Hace 34 años que Gerardo Blanch (54) se levanta todos los días para ir a dar clases a la Epet Nº 4, donde es docente de Informática y de Dibujo Técnico. Sus días entre la paternidad y el trabajo dieron un giro de película hace unas semanas cuando se enteró que había sido seleccionado entre miles para viajar con todo pago a ver el Mundial 2026 a Estados Unidos.
“Imaginate los chicos no lo podían creer, yo no les quería decir hasta esta semana y están como locos, me aplauden, quieren que los lleve en la valija”, cuenta Gerardo sobre sus alumnos.
En la escuela técnica Gerardo es muy querido y la noticia sobre su suerte se corrió rapidísimo en la comunidad educativa que se ríe cuando ve llegar al equipo de Tiempo de San Juan porque saben que lo buscan a él, al “profe suertudo”. Están revolucionados y muy felices por la alegría del profe que, de no ser por la fortuna, no sabe si hubiese podido costear semejante viaje con un sueldo docente.
“Yo mucho de estas cosas no creía y cargué porque en el sorteo también había televisores, había latas, latones de cerveza Quilmes, la negra, que es la que a mí me gusta”, cuenta.
Cada vez que Gerardo abría una latita para disfrutar el fin de semana, metía el código a la página esperando quizás, ser el ganador de un tele para ver el mundial desde su casa.
Es casi imposible para él poner en palabras lo que sintió cuando le llamaron para decirle que era el posible ganador de un viaje para dos personas, todo pago a ver el Mundial de Fútbol a Estados Unidos.
"Mirá sos probable ganador para el viaje a Estados Unidos, pero siempre y cuando tengas la visa y el pasaporte al día", le dijeron del otro lado del teléfono cuando se comunicaron de Quilmes. Y acá es donde la vida de Gerardo dio otro giro inesperado que es difícil de creer si no saliera de la boca del propio protagonista.
Como pocos sanjuaninos, Gerardo tenía la visa al día, a pesar de que nunca viajó a los Estados Unidos y tampoco tenía pensado hacerlo en el corto plazo. Fue más bien obra del destino.

Extracto de filas:
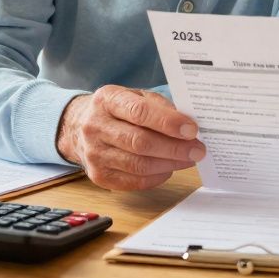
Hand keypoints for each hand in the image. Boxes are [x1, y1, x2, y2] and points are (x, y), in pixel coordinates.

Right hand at [55, 85, 204, 190]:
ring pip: (139, 165)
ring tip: (188, 159)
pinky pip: (134, 181)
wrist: (80, 128)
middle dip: (175, 148)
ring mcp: (94, 154)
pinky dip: (157, 177)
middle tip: (198, 149)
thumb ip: (159, 106)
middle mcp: (95, 126)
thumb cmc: (118, 111)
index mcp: (107, 100)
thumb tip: (188, 124)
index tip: (192, 129)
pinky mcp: (98, 176)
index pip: (139, 112)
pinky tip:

Actividades:
1. En la nota sobre el profesor Gerardo Blanch, reescriba el pasaje que comienza con "Es casi imposible" y continúa hasta "del propio protagonista.", sustituyendo "teléfono" por "celular".
2. Retome la nota sobre el viaje de Gerardo Blanch al Mundial y continúela a partir de su última oración.
Las filas no se utilizan para resolver ninguna de las actividades.

Respuestas:
1.
Es casi imposible para él poner en palabras lo que sintió cuando le llamaron para decirle que era el posible ganador de un viaje para dos personas, todo pago a ver el Mundial de Fútbol a Estados Unidos.
"Mirá sos probable ganador para el viaje a Estados Unidos, pero siempre y cuando tengas la visa y el pasaporte al día", le dijeron del otro lado del celular cuando se comunicaron de Quilmes. Y acá es donde la vida de Gerardo dio otro giro inesperado que es difícil de creer si no saliera de la boca del propio protagonista.

2.
“Con mi esposa nos juntábamos con unos amigos y decíamos de que nos gustaría hacer un viaje al Caribe o a Miami. Mi mujer y mis hijos tienen pasaporte y ciudadanía italiana, yo era el único que no tenía nada, entonces el año pasado saqué turno para noviembre y me regalé el viaje a Buenos Aires y el trámite de la visa”, explica.
El viaje al Caribe era una expresión de deseo, pero la realidad es que Gerardo tampoco estaba planeando hacerlo pronto y, mucho menos, estaba en su mente la posibilidad de costear un viaje al Mundial, sin embargo, el destino hizo lo suyo. “Es mi primer mundial y la verdad que es un sueño, una locura, porque los costos no son accesibles para mí. Primero iba a viajar mi señora, pero ella decidió que vaya mi hijo Santiago (23). Vamos a ver Argentina contra Chile en el MetLife de Nueva York y después a Dallas a ver Argentina con Perú”, detalla.
El lunes, el profe de la Epet viajará a Buenos Aire donde permanecerá unos días ante de partir para Estados Unidos. “Soy muy cabulero. En el mundial pasado la cábala era tomar cerveza en cada partido. Ahora la idea es ir vestido de la misma forma a cada uno de los encuentros y, por supuesto, la cerveza”, asegura, y será la Quilmes Sout, su favorita y la de la suerte.